■ Task statement: From the line that contains "left_click(564, 442)" down to the last line of the data below, restate every line word for word, skipping any images.

═════ Data for review ═════

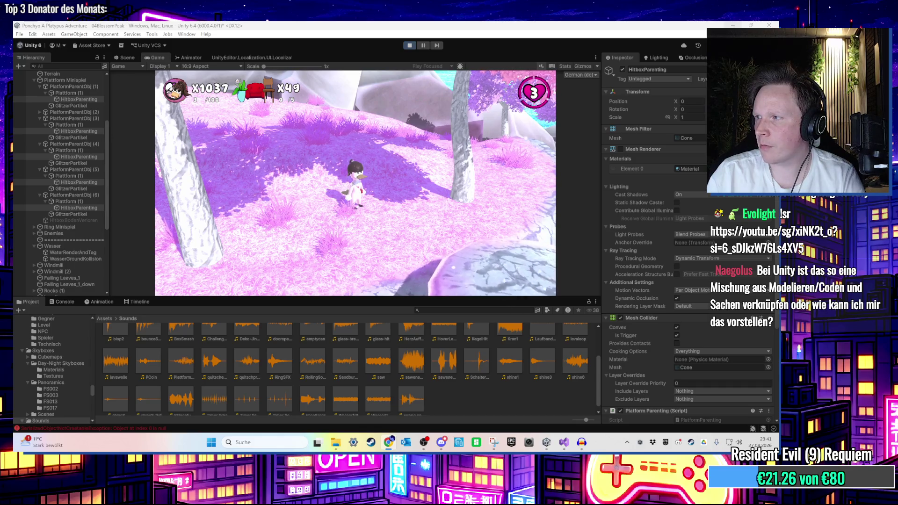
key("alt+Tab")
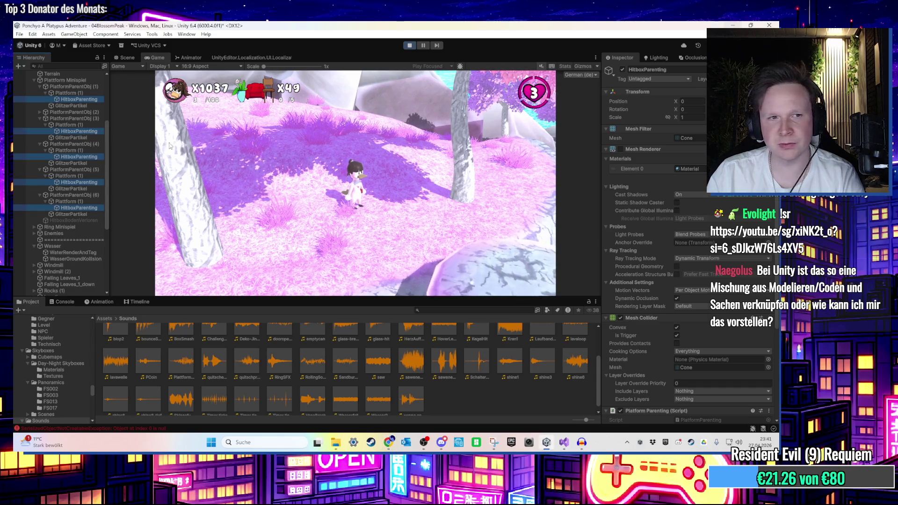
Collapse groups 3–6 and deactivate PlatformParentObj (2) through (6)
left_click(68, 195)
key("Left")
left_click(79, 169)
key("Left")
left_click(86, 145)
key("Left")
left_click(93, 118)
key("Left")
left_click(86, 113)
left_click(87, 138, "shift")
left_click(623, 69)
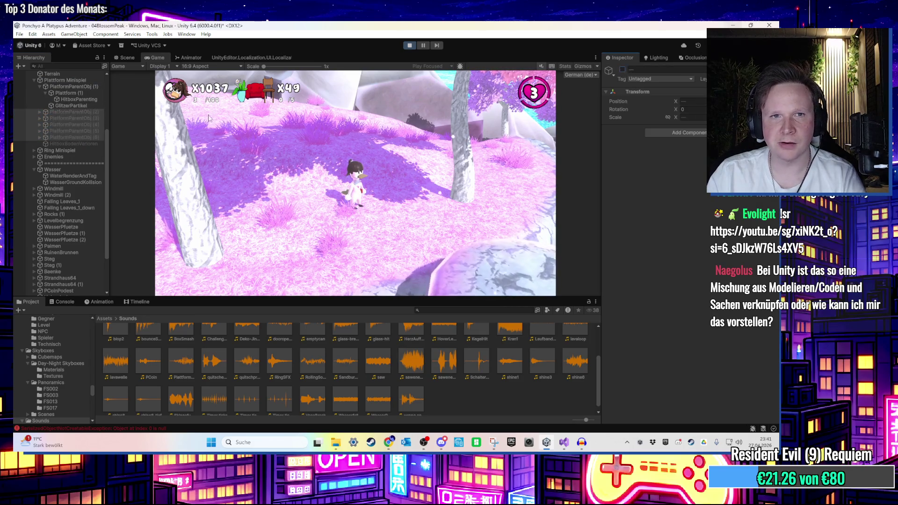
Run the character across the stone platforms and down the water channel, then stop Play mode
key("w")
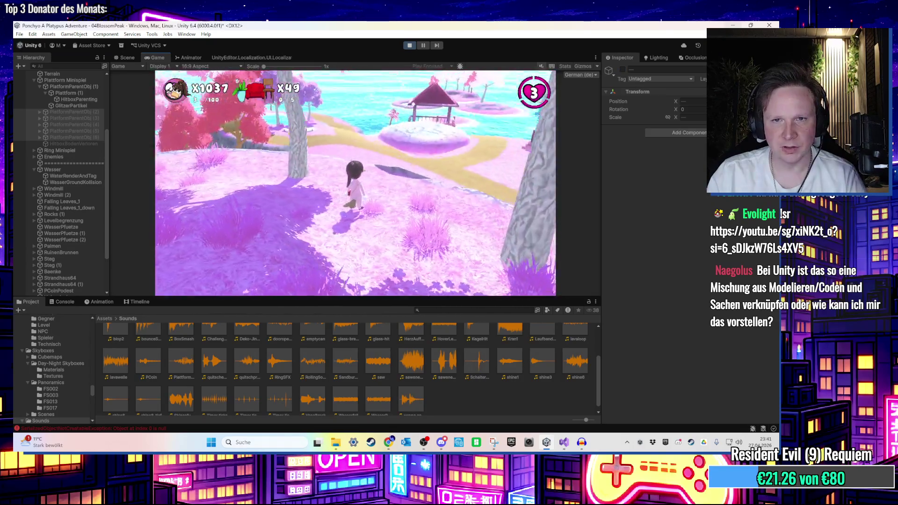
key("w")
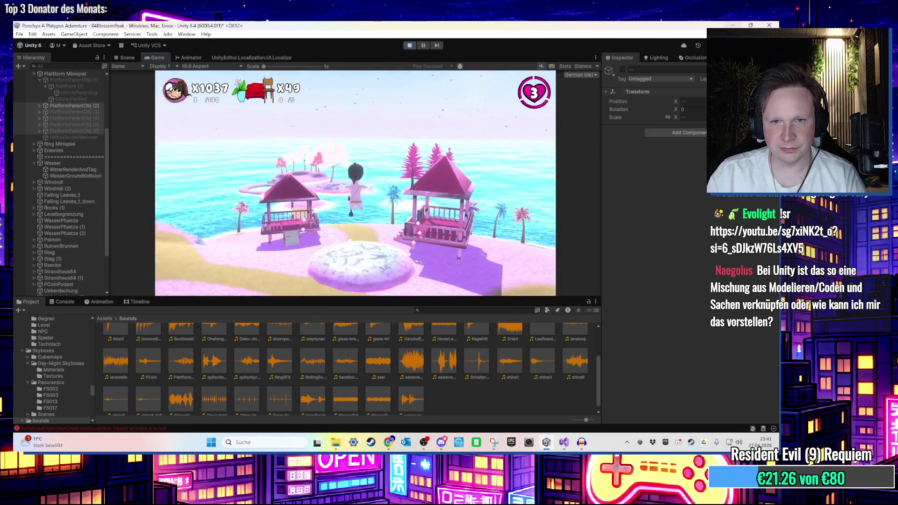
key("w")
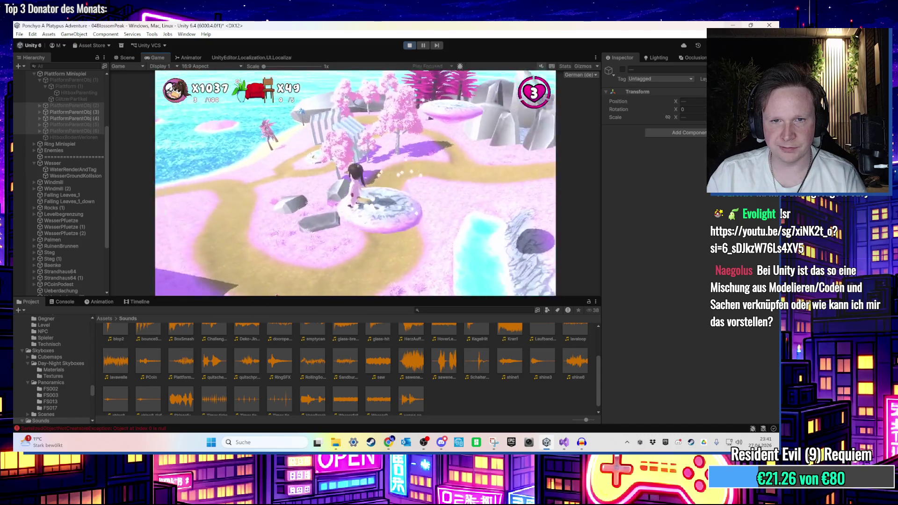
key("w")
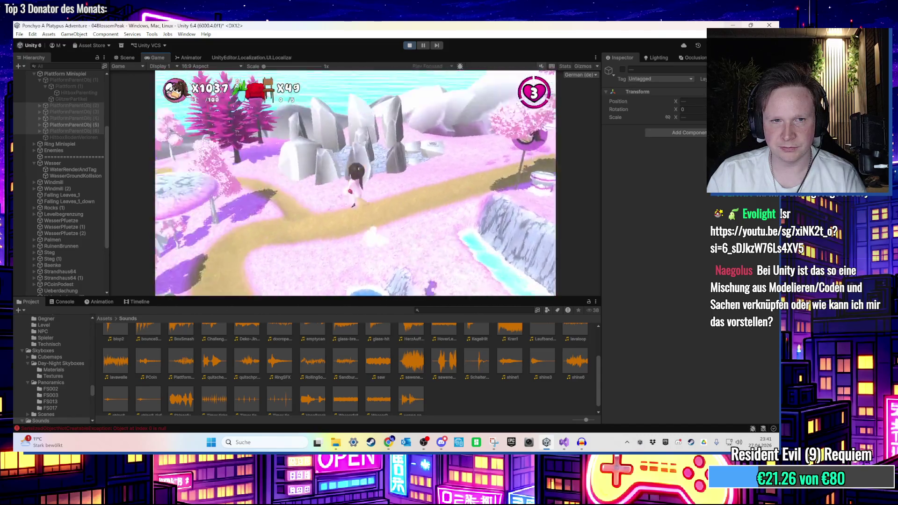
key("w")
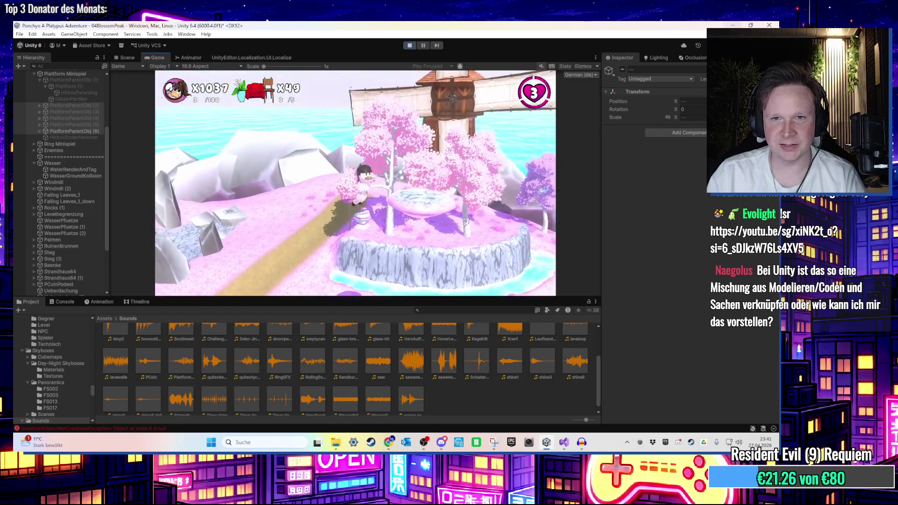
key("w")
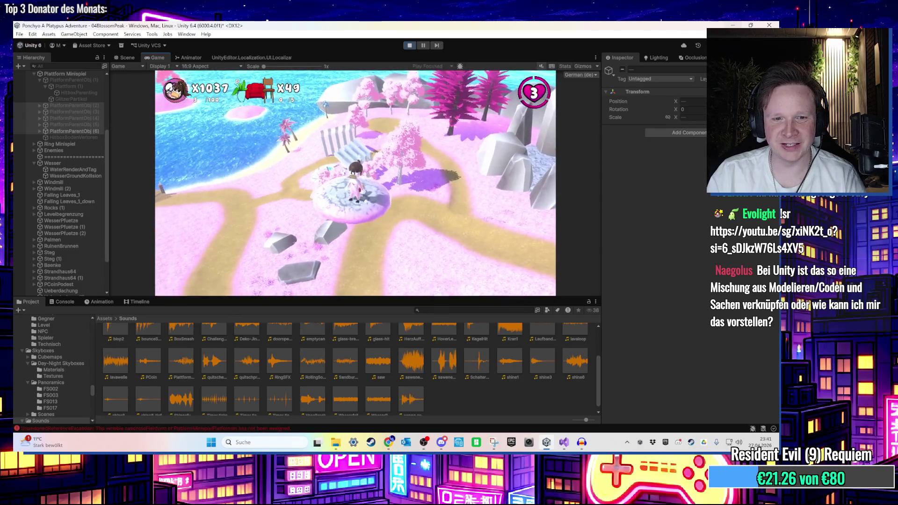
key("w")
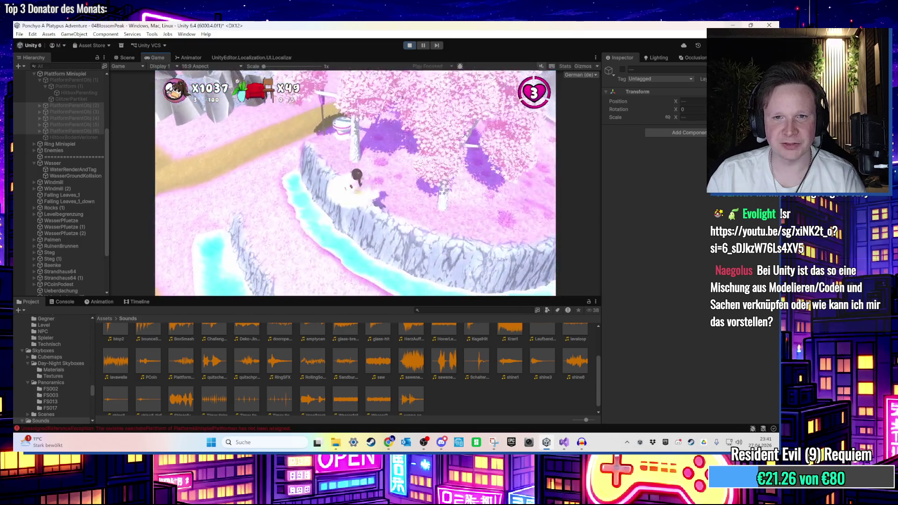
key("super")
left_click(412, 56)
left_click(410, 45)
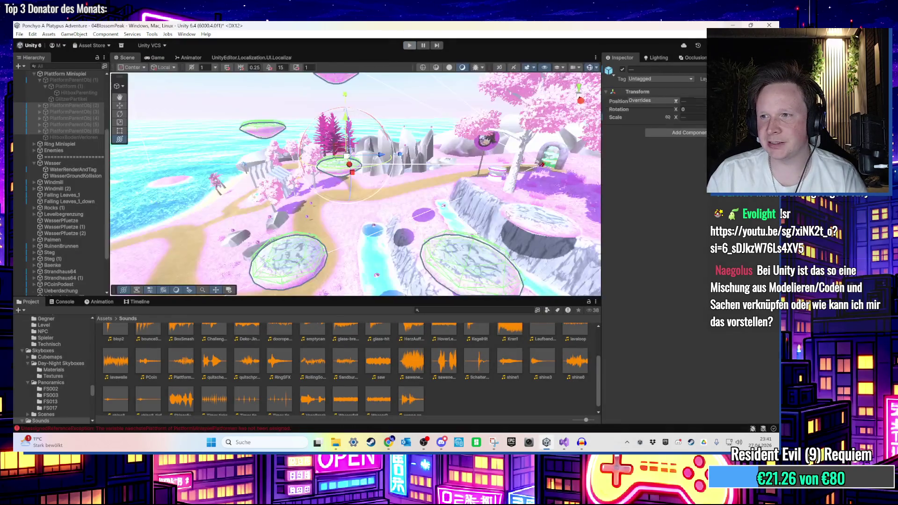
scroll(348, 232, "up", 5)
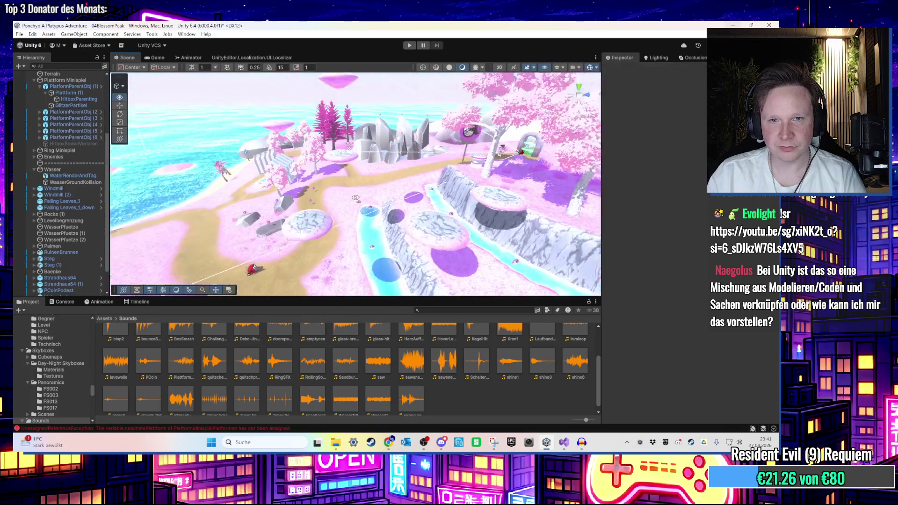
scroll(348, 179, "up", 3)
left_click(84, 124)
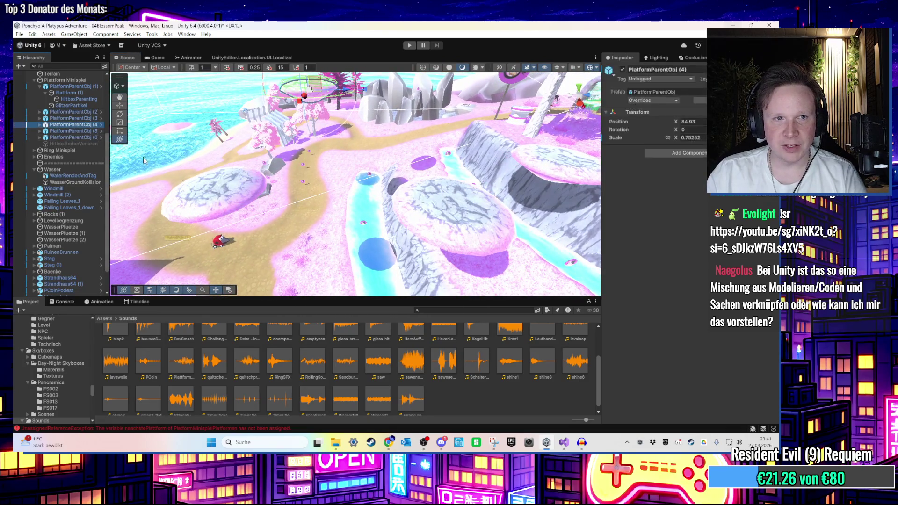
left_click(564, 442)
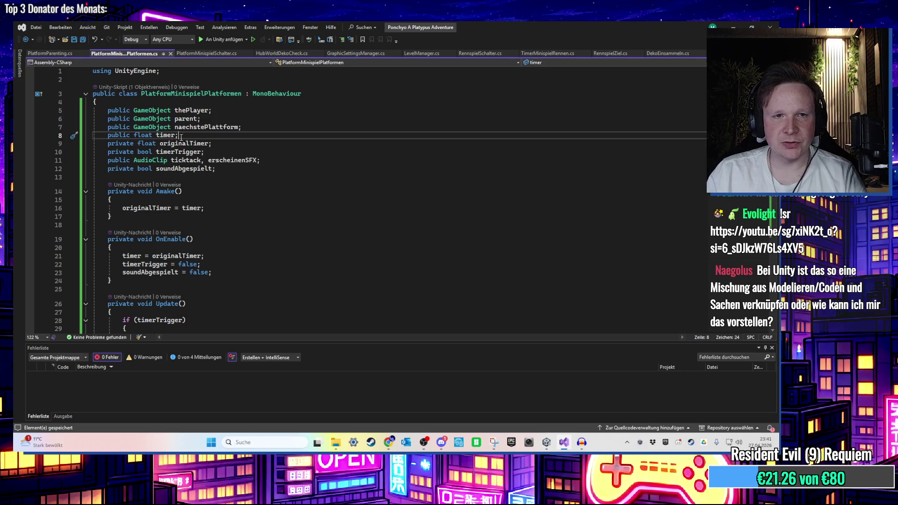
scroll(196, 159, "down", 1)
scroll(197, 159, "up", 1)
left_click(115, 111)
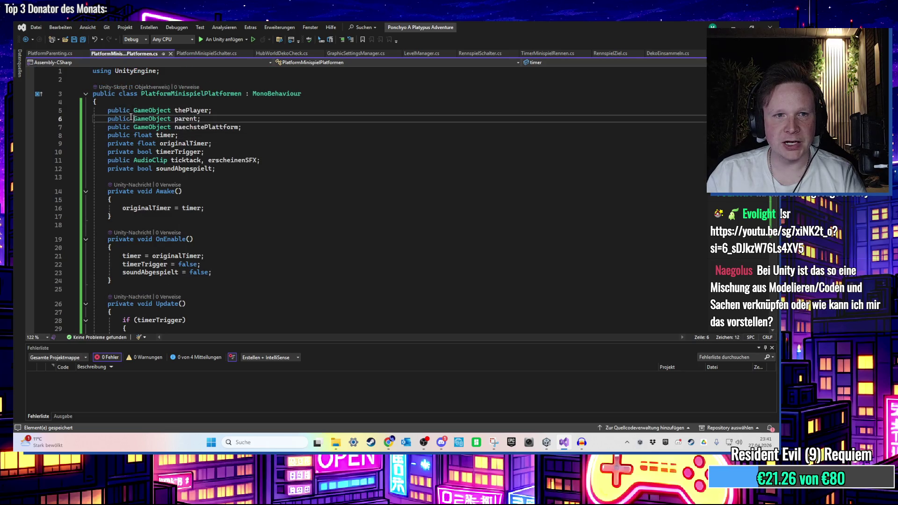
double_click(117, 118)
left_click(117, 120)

═════

■ Output for this task:
left_click(564, 442)
scroll(196, 159, "down", 1)
scroll(197, 159, "up", 1)
left_click(115, 111)
double_click(117, 118)
left_click(117, 120)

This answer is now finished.